I feel that the composition is a little too busy. There are so many stalks on the orange pumpkins that it is altogether somewhat confusing. I think you could have cropped it even more.
Exposure is good with very few highlights blown out, just the one gourd in the middle which has a slight loss of detail. White balance is good and 1/400th sec is fast but ok.
Nice colors, orange and green are complementary, and the lighting is even so no hard shadows.
F8 is ok for a shot like this although with a wider aperture you could have blurred out some of the pumpkins which are really only there to provide color - it's the stems of the green gourds that are the main subject.
An attractive, eye-catching shot Leonard, but too much going on.

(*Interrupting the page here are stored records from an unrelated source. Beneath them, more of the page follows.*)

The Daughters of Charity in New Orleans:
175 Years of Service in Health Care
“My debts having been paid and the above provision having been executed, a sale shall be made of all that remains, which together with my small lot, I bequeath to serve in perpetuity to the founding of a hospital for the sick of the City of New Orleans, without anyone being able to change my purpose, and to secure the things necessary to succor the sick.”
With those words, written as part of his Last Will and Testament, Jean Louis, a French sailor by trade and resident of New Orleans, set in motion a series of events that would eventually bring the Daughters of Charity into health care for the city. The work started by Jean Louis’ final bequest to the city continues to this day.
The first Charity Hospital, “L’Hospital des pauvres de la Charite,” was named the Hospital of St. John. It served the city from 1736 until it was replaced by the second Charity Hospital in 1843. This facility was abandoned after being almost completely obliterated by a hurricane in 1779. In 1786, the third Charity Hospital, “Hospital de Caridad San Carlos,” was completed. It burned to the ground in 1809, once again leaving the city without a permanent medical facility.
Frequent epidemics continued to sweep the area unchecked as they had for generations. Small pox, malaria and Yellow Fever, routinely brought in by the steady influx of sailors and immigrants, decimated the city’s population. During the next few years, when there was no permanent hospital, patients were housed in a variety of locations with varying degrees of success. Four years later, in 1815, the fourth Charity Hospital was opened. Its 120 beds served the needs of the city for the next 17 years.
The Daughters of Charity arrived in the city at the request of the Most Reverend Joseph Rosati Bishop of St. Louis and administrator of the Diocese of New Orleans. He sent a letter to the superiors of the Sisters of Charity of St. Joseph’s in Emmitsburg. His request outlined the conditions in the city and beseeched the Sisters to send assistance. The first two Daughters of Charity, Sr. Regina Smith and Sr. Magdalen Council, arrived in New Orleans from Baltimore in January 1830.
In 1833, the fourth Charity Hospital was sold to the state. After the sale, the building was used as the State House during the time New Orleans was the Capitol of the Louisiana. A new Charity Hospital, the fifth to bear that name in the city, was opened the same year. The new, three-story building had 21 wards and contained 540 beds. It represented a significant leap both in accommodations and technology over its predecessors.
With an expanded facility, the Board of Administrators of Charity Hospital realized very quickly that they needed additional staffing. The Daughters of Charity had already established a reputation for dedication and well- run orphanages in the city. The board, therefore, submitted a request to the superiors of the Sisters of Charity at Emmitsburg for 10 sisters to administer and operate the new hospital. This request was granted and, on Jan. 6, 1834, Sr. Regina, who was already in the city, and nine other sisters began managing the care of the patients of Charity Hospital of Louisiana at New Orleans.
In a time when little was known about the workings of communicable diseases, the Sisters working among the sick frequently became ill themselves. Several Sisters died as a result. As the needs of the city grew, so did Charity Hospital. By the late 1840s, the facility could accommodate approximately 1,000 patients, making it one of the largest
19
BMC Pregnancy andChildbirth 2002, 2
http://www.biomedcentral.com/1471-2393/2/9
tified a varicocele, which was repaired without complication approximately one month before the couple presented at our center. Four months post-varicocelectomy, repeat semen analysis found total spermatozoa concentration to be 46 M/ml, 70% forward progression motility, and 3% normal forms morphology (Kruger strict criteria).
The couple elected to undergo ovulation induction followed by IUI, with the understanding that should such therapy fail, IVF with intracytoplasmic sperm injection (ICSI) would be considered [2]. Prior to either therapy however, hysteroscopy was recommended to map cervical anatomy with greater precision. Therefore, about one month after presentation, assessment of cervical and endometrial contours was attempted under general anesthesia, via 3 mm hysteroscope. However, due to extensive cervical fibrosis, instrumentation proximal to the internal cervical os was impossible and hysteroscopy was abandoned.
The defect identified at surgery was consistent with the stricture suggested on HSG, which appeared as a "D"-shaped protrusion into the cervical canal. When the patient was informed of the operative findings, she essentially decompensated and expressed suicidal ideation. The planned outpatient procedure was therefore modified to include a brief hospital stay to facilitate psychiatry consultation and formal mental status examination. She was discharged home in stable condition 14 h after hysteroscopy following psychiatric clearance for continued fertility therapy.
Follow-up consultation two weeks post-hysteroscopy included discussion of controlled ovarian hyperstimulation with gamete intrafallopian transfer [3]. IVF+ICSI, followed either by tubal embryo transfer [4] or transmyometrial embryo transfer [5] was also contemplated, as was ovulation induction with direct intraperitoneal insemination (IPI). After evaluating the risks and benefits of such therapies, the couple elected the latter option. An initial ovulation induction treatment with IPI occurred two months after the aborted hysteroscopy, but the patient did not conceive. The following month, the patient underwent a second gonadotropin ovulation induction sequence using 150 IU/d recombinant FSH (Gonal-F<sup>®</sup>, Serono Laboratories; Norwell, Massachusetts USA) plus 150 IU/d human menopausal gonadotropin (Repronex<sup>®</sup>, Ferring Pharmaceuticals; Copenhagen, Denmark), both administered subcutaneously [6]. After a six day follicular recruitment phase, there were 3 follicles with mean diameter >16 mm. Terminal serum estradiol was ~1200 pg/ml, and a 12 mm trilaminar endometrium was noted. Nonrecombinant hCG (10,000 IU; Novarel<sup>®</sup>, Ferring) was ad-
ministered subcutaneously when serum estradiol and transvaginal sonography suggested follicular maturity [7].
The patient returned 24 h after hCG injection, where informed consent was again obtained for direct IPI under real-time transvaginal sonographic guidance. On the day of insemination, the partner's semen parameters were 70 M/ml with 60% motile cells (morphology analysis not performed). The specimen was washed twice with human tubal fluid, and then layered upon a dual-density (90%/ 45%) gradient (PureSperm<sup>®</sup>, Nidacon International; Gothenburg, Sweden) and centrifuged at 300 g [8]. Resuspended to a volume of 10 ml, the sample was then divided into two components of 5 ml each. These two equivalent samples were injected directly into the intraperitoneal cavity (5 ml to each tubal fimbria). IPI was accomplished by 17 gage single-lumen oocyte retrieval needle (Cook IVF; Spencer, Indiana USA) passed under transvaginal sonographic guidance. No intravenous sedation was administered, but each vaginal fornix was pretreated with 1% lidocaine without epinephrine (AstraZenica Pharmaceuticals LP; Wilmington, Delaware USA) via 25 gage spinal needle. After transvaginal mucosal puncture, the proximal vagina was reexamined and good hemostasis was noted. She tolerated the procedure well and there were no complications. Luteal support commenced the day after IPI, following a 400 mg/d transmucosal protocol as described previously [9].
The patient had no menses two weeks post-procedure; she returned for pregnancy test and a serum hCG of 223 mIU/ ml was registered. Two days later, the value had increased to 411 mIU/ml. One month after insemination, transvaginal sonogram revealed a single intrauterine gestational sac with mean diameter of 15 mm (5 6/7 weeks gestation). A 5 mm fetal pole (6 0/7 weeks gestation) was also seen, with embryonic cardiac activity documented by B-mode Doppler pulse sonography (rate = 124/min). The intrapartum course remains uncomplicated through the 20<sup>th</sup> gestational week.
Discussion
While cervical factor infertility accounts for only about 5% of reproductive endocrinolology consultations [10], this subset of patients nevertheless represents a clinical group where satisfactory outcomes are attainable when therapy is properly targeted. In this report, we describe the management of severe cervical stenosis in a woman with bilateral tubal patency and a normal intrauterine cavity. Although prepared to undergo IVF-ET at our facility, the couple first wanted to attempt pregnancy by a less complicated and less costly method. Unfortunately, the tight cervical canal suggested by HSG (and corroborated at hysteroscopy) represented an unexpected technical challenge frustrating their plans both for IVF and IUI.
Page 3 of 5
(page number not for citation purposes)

Try to be really clear what your main subject is before finalising the shot. Every choice you make with regard to camera controls should work towards supporting your main idea.
How to improve your photo
I think with a shot like this it's possible to rearrange the gourds in the foreground to suit exactly the idea you have in mind. Don't be afraid to 'stage' your shots by moving objects or people around.
I would try cropping out the bottom part of the picture, just the part where the pumpkins are showing. Simpler is often better.
Too many gourds! Three swan-shaped gourds would have been perfect for me. Three is always a good number in a photo.